What is being asked:
Starting at the line that contains "pose: elev=203.7 azim=301.2" and continuing through the end of the listing, rewrite those lines as a JSON list of strings with one string per line. Skip blank lines and leave the pictures out.

Source records:
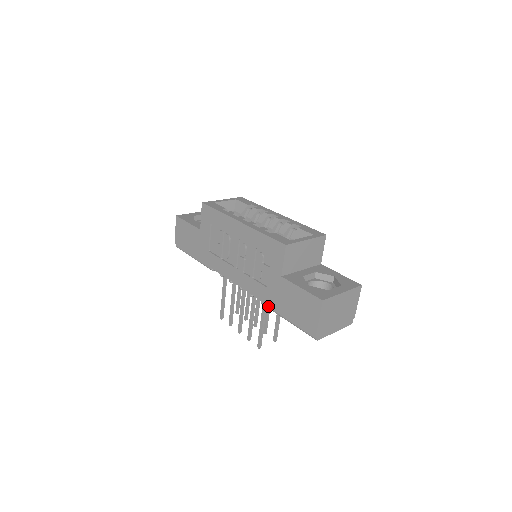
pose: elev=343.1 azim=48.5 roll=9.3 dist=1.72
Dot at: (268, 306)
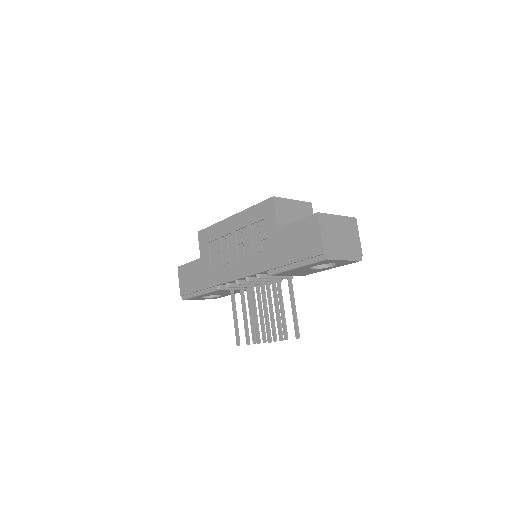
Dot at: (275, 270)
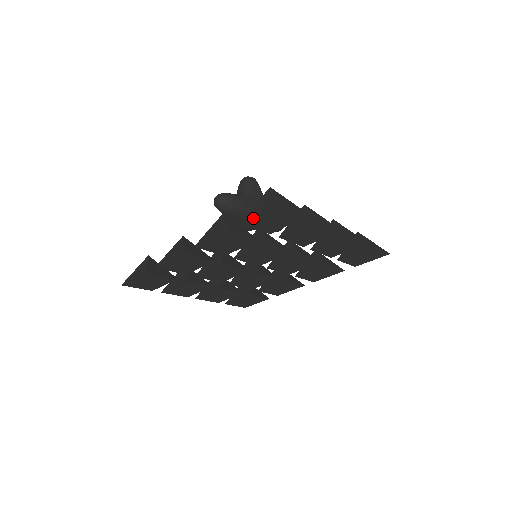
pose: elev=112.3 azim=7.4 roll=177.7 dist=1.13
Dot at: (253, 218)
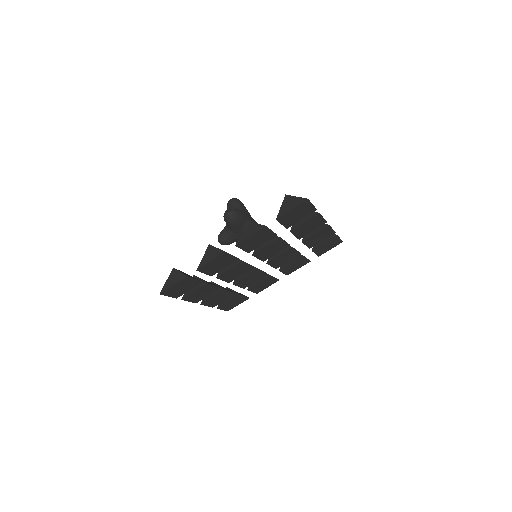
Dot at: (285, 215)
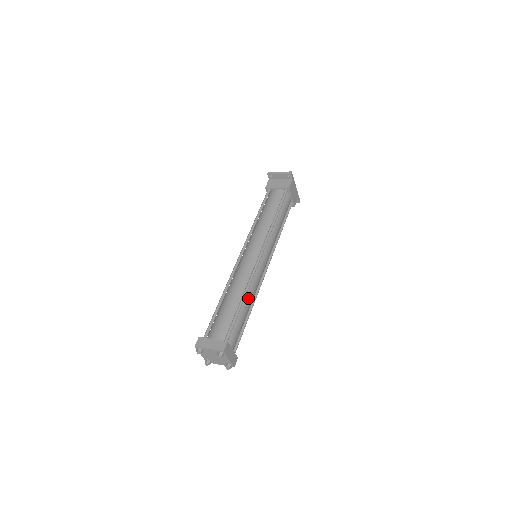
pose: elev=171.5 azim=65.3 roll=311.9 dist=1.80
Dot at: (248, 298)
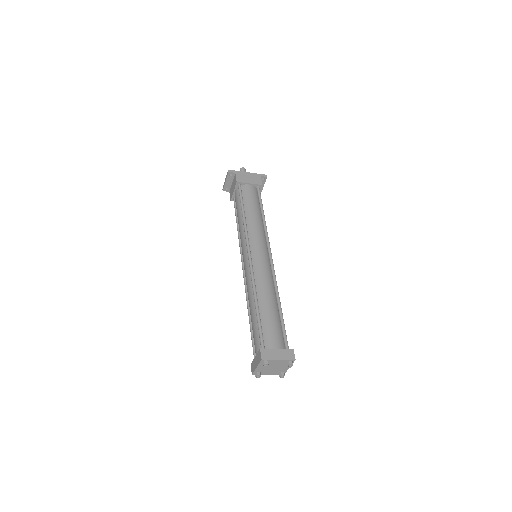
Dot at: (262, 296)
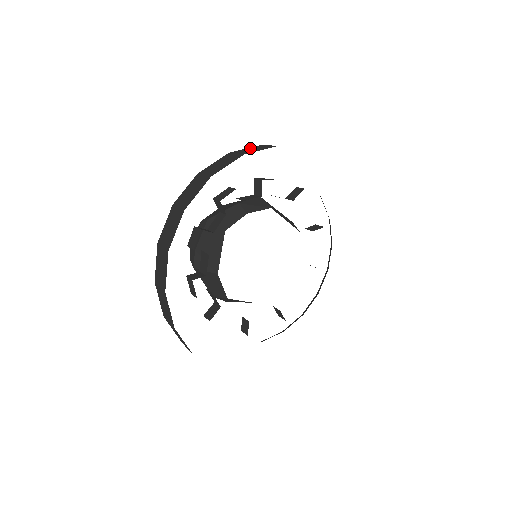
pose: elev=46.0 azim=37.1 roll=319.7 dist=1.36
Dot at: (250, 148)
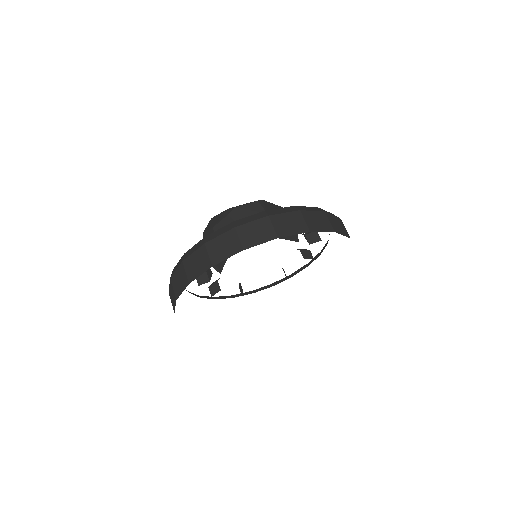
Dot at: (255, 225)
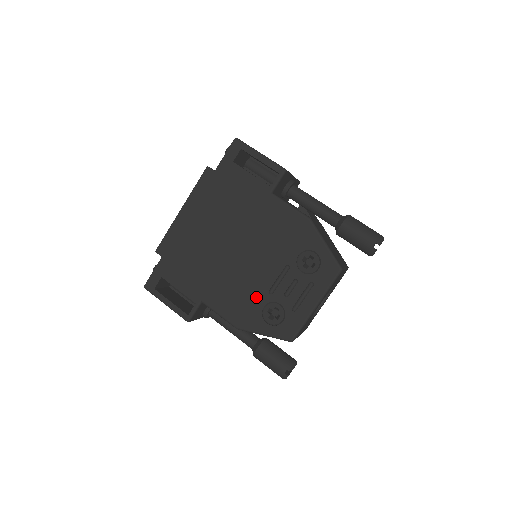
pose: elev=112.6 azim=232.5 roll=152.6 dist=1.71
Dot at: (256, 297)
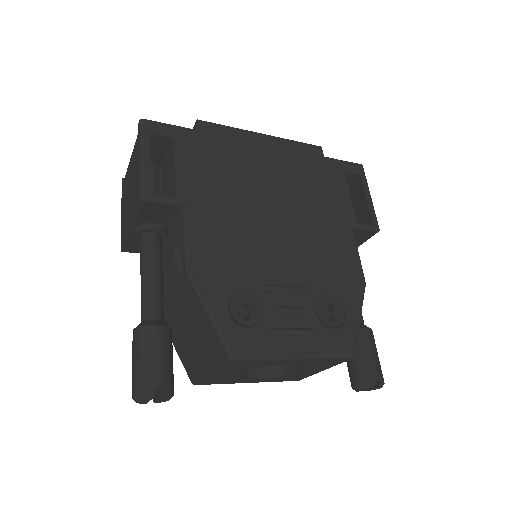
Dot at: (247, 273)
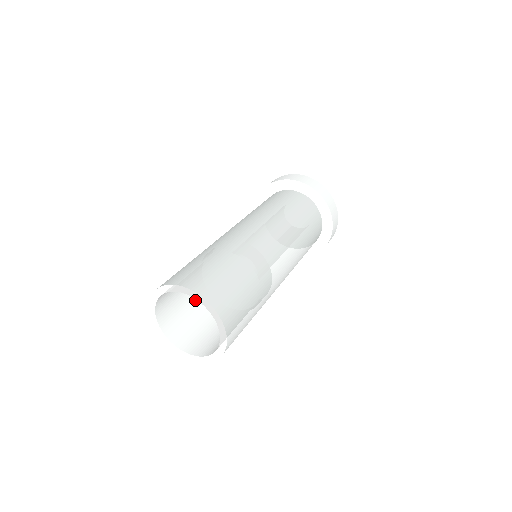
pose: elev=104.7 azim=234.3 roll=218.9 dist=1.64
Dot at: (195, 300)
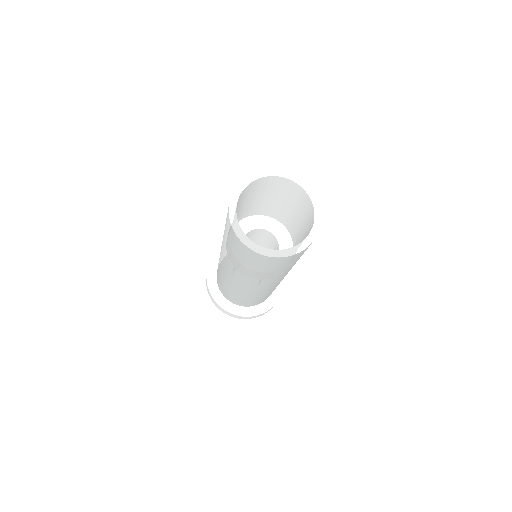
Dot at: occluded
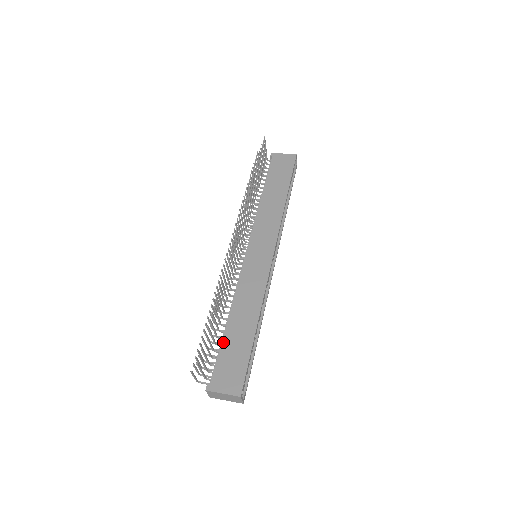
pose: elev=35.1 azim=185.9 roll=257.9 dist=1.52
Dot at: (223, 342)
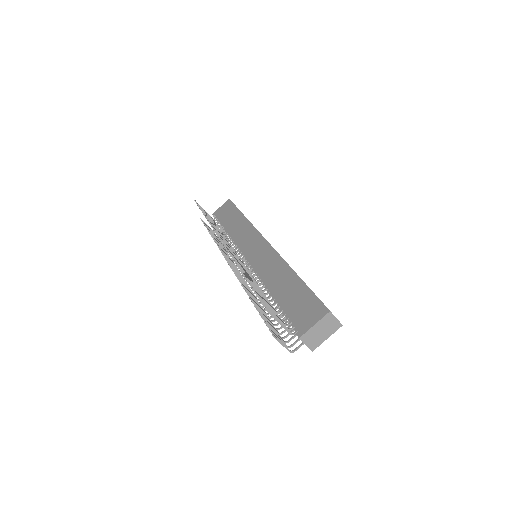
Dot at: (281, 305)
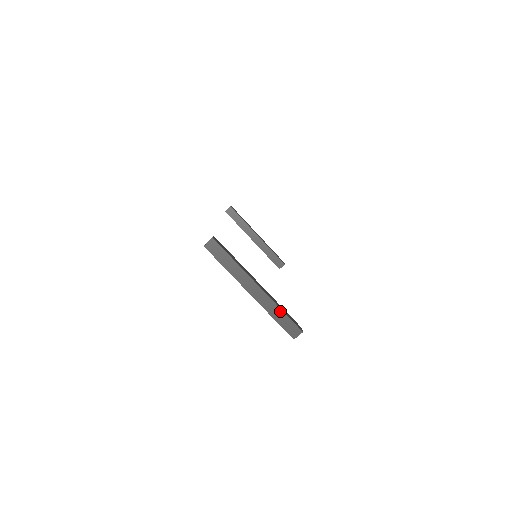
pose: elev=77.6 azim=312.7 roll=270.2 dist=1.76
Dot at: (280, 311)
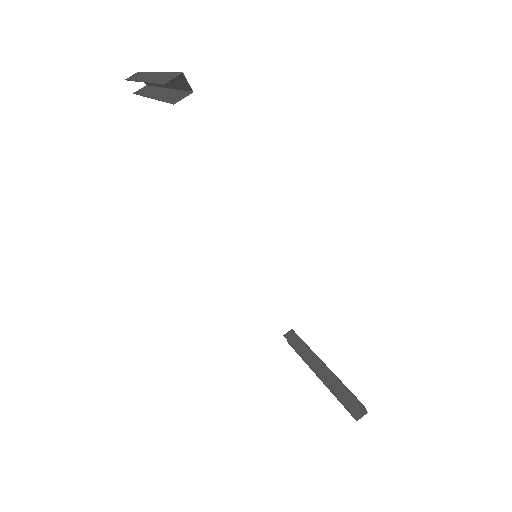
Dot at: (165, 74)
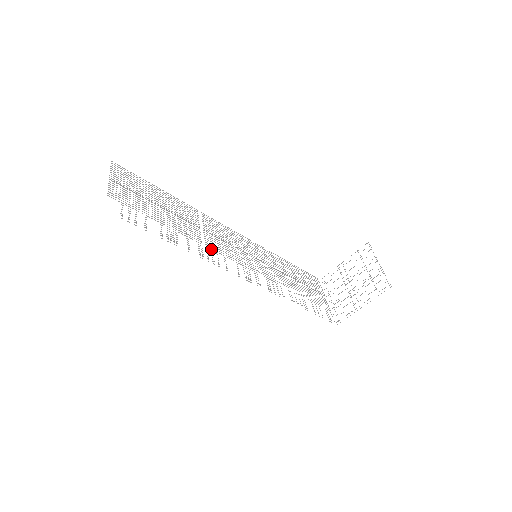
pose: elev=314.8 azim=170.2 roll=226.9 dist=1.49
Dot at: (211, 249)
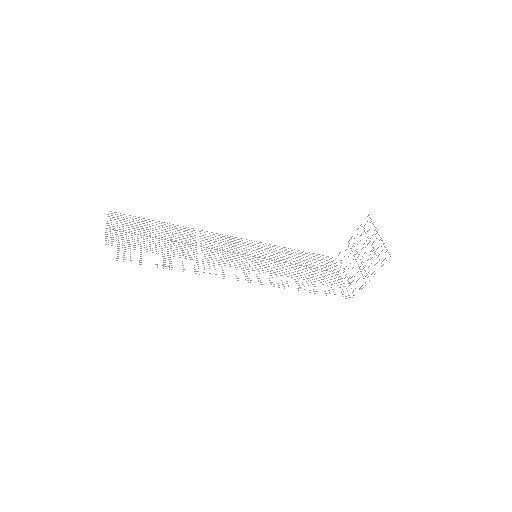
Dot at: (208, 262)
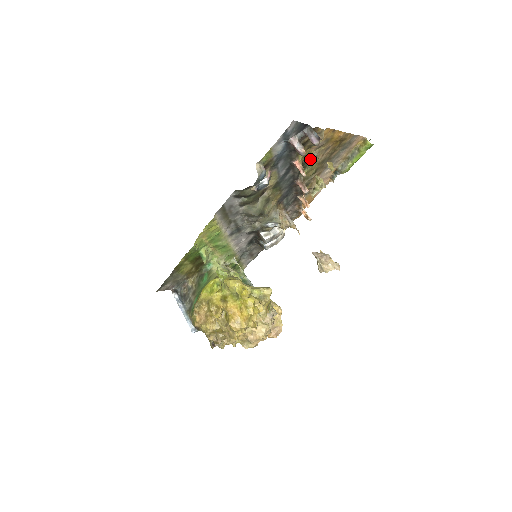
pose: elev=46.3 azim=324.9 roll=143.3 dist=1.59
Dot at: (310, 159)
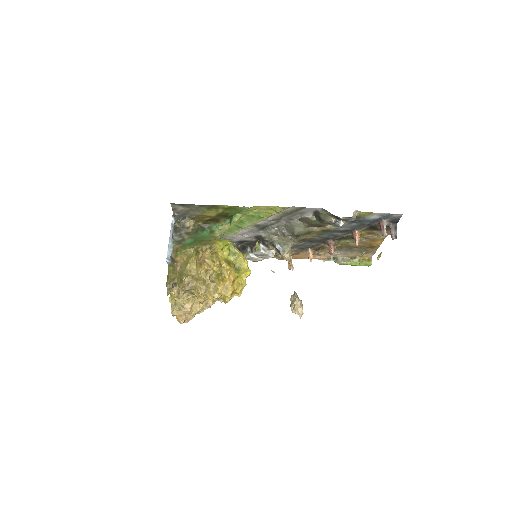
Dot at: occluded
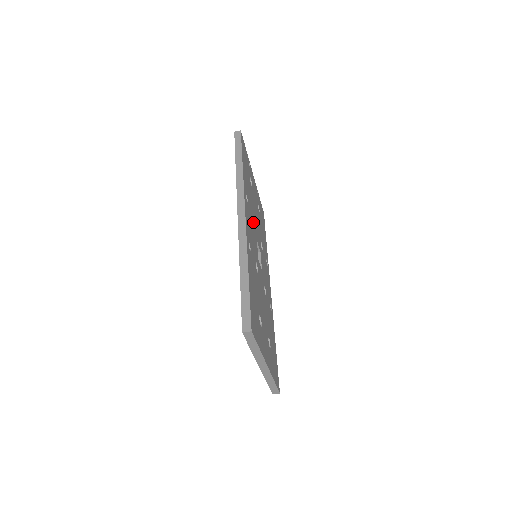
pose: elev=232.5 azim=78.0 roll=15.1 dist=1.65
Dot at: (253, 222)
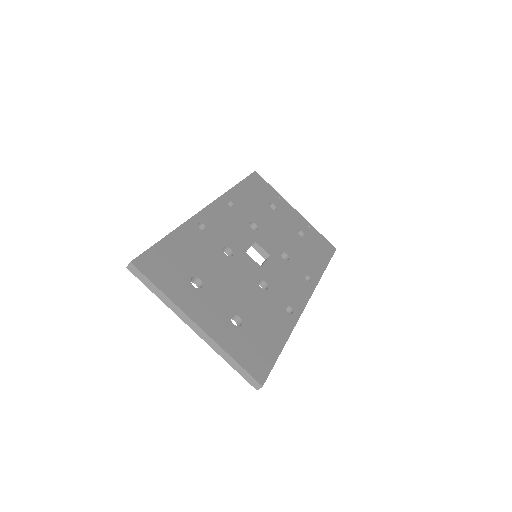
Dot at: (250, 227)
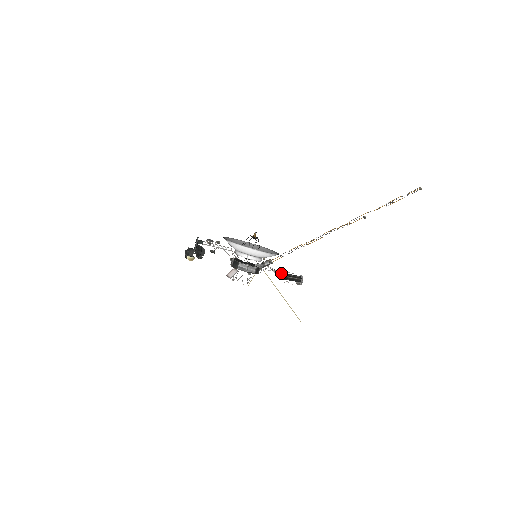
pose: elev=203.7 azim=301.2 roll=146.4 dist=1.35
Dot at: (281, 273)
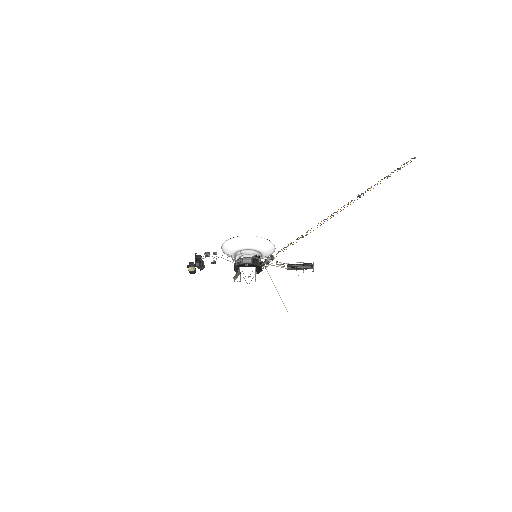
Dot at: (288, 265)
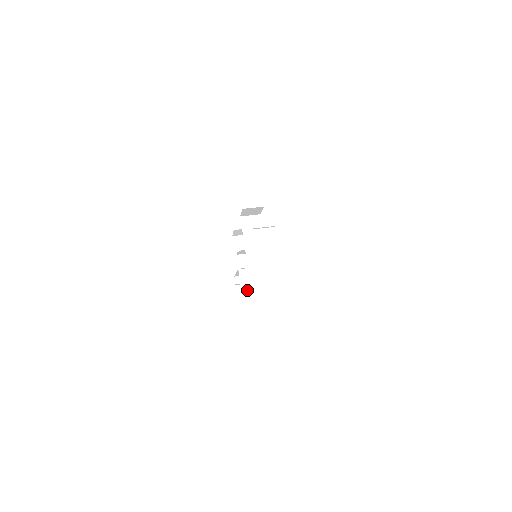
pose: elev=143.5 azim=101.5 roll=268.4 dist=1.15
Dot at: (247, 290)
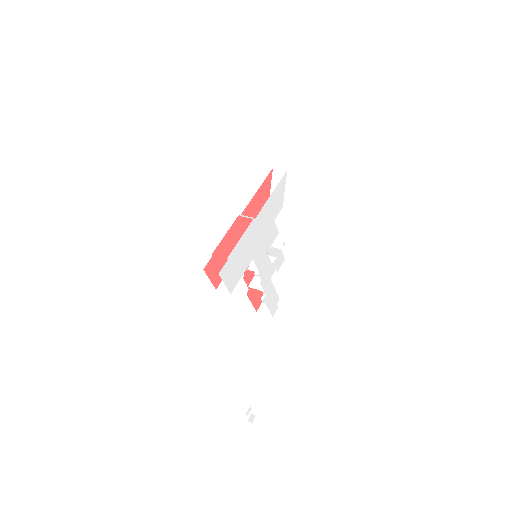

Full output:
[
  "pose: elev=203.7 azim=301.2 roll=146.4 dist=1.35",
  "Dot at: (281, 273)",
  "Dot at: (288, 265)",
  "pose: elev=143.5 azim=101.5 roll=268.4 dist=1.15",
  "Dot at: (247, 290)"
]